Cape Chignecto Hiking Trails

Hiking and walking trails at Cape Chignecto Provincial Park

At Cape Chignecto Provincial Park, towering 180 m (600 ft.) sea cliffs rise from the Bay of Fundy, while the world's highest tides lap at their base. Best described as a wilderness park, it has 29 km (18 mi.) of pristine coastline, deep valleys, sheltered coves, rare plants, and remnant old-growth forests. The park offers over 40 km (25 mi.) of wilderness trails and remote walk-in campsites.

Cape Chignecto

Cape Chignecto wildflowers and water

Cape Chignecto is a backcountry trail and camping experience. Know your capabilities, and come prepared for the time of year and the activities you want to do. Be aware of tide times before your arrive.

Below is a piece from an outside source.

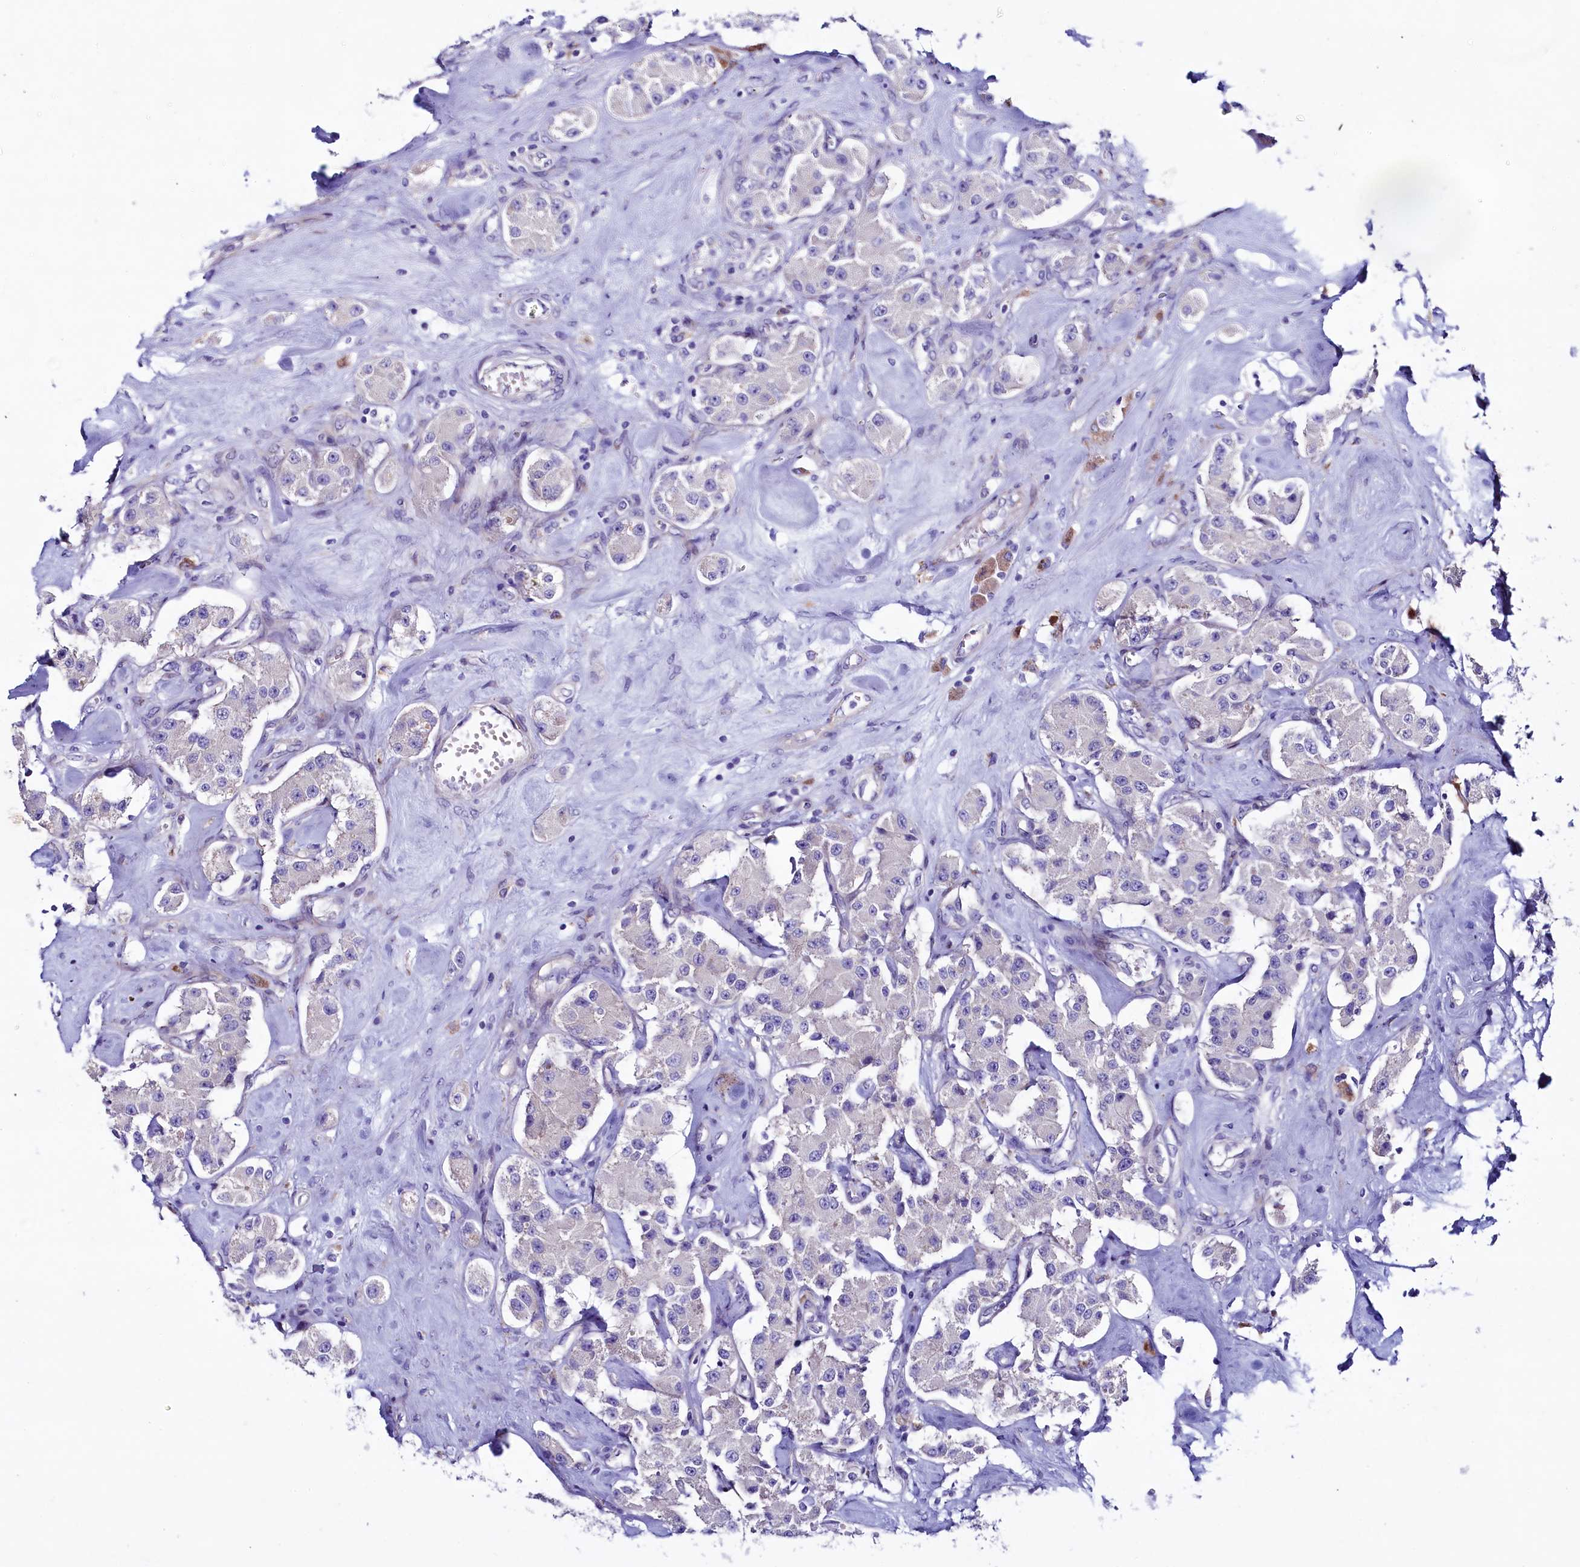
{"staining": {"intensity": "negative", "quantity": "none", "location": "none"}, "tissue": "carcinoid", "cell_type": "Tumor cells", "image_type": "cancer", "snomed": [{"axis": "morphology", "description": "Carcinoid, malignant, NOS"}, {"axis": "topography", "description": "Pancreas"}], "caption": "Human carcinoid stained for a protein using immunohistochemistry reveals no expression in tumor cells.", "gene": "KRBOX5", "patient": {"sex": "male", "age": 41}}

The park offers a 52 km coastal loop which is rated very challenging. It is recommended to allow a three-night stay to complete the loop. Keep in mind that elevation is a significant factor when planning your trip.


Download park brochure and trail map

What to expect along the trail

The first 12 km to Refugee Cove is frontcountry standard (stairs, steps, railings etc.) The remaining trail is backcountry standard (stepping stones, rock staircases; no infrastructure).

Visitor Centre to Mill Brook

A 6 km frontcountry trail rated easy-to-difficult with a couple of particularly difficult sections. Camping available at Mill Brook.

Mill Brook to Refugee Cove

A physically demanding switchback trail out of Mill Brook leads to an easy 6 km trek to Refugee Cove through maple trees and ferns, while offering a continuous view of the Minas Channel.

Refugee Cove to Big Bald Rock

A 9.1 km trek along some of the steepest cliffs in Nova Scotia.

Big Bald Rock to Seal Cove

A very rugged and demanding 7.9 km trail with coastal views of sea stacks.

Seal Cove to Eatonville

This 6 km hike is a popular day hike. It offers a moderate challenge and features scenery, history and ravines.

Eatonville Campsite to Visitor Centre

This is a 14 km (return) trail providing an inland hiking experience until McGahey Brook where a coastal route leads back to the visitor centre at Red Rocks.